#### [EXERCISE TASKS]
[1] Answer each question below from the passage on working mothers, one line per answer, marked (a), (b), (c) to match.
(a) By age 45, how much less will a mother of two have earned than a female peer with no children?
(b) In what year was the marriage bar in Ireland abolished?
(c) According to the 2011 CSO figures, what percentage of women whose youngest child was under three were in the workplace?
[2] For each statement below, say yes or no according to the passage on working mothers, and quote the exact words of the passage that decide it. Mark your answers (a), (b), (c).
(a) The marriage bar in Ireland operated from the early 1930s to the early 1970s.
(b) In 2011, women without children were employed at a lower rate than men.
(c) The authors say women readily notice the cost of gender wage discrimination in their paychecks.
[3] Write what comes next in the passage on working mothers in Ireland, starting after its final sentence.

#### [SOURCE]
* * * * * * * * *
The authors come down hard on workplaces that fail to support women who return after a break to have a baby: “No one ever asks men: ‘Are you going back to work after the baby is born?’ ”
They are highly critical of the effective taxation of mothers who work. By the age of 45 a mother of two will have earned 25 per cent less than her female peer with no children. “Women do not realise the enormous price they pay for gender wage discrimination because they do not see big bites taken out of their paychecks.”
In Ireland, from the early 1930s to the early 1970s, the marriage bar ejected women from the paid labour market as soon as they took that first step down the aisle. The bar was abolished in 1973, but it has arguably been replaced with a maternity bar: there is still a marked difference in the employment rates of women who have children.
CSO figures from 2011 show that 85.7 per cent of women without children were employed, slightly more than the percentage of men. But women whose youngest child was under three were less likely to work, with just 57 per cent in the workplace compared with 79 per cent of men.
* * * * * * * * *
#### [PROVIDED DATA]
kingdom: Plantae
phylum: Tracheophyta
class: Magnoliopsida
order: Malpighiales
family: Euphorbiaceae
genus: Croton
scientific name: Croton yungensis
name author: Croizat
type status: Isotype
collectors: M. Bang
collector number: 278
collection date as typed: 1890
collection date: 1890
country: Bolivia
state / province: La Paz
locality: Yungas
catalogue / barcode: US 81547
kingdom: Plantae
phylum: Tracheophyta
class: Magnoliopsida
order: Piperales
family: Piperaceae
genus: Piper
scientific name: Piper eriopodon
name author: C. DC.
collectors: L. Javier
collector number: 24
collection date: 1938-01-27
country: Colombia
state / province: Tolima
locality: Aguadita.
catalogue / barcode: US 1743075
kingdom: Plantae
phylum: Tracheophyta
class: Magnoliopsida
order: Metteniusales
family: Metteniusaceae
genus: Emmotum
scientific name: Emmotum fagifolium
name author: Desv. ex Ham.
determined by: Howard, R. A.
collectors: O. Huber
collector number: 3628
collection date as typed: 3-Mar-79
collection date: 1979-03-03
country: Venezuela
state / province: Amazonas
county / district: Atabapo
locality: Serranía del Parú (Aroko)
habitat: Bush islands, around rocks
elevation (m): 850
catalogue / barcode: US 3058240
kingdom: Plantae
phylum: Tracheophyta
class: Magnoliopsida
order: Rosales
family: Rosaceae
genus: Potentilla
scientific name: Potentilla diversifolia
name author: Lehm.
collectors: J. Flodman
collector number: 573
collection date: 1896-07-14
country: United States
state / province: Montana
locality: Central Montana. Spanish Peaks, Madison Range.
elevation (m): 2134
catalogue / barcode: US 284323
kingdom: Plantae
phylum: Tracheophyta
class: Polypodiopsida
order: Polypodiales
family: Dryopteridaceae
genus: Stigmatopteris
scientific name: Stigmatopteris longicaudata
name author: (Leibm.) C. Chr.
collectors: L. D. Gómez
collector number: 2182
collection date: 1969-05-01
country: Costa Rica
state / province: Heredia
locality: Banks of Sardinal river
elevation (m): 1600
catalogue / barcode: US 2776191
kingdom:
* * * * * * * * *
#### [ANSWERS FOR THE EXERCISE]
[1]
(a) 25 per cent less
(b) 1973
(c) 57 per cent

[2]
(a) Yes: "from the early 1930s to the early 1970s, the marriage bar ejected women from the paid labour market"
(b) No: "85.7 per cent of women without children were employed, slightly more than the percentage of men"
(c) No: "Women do not realise the enormous price they pay for gender wage discrimination because they do not see big bites taken out of their paychecks."

[3]
For women whose youngest child was aged between four and five, the employment rate was even lower, with 51.5 per cent in employment compared with almost three-quarters of men. Once their youngest child had reached six the employment rate among women rose to 58 per cent, compared with 77 per cent of men.
Many women are choosing to leave their workplaces when they have children. Our nation prizes the right of mothers to ply their trade in the marital home. We have embedded that right in the Constitution.
What Meers and Strober are asking is: Why women? Why not both of you? Then every part of your lives will have to get an equality overhaul: the vacuuming, the cooking, the toilet-cleaning, the sex. There is no domestic activity women can do that men can’t.
The authors may raise hackles with their overconcentration on those lucky enough to have “careers” rather than “jobs”. A recent survey of US social and demographic trends by Pew Research found a strong correlation between financial wellbeing and views about the ideal work situation. Of women who say they “don’t even have enough to meet basic expenses”, 47 per cent say the ideal situation for them is to work full time. By contrast, only 31 per cent of women who claim to live comfortably say working full time is their ideal.
Marital status is also strongly linked to views about the ideal work situation, and the gap in views between married and unmarried mothers has widened significantly. Among unmarried mothers, 49 per cent say working full time would be their ideal. Only 23 per cent of married mothers today say that would be their ideal situation.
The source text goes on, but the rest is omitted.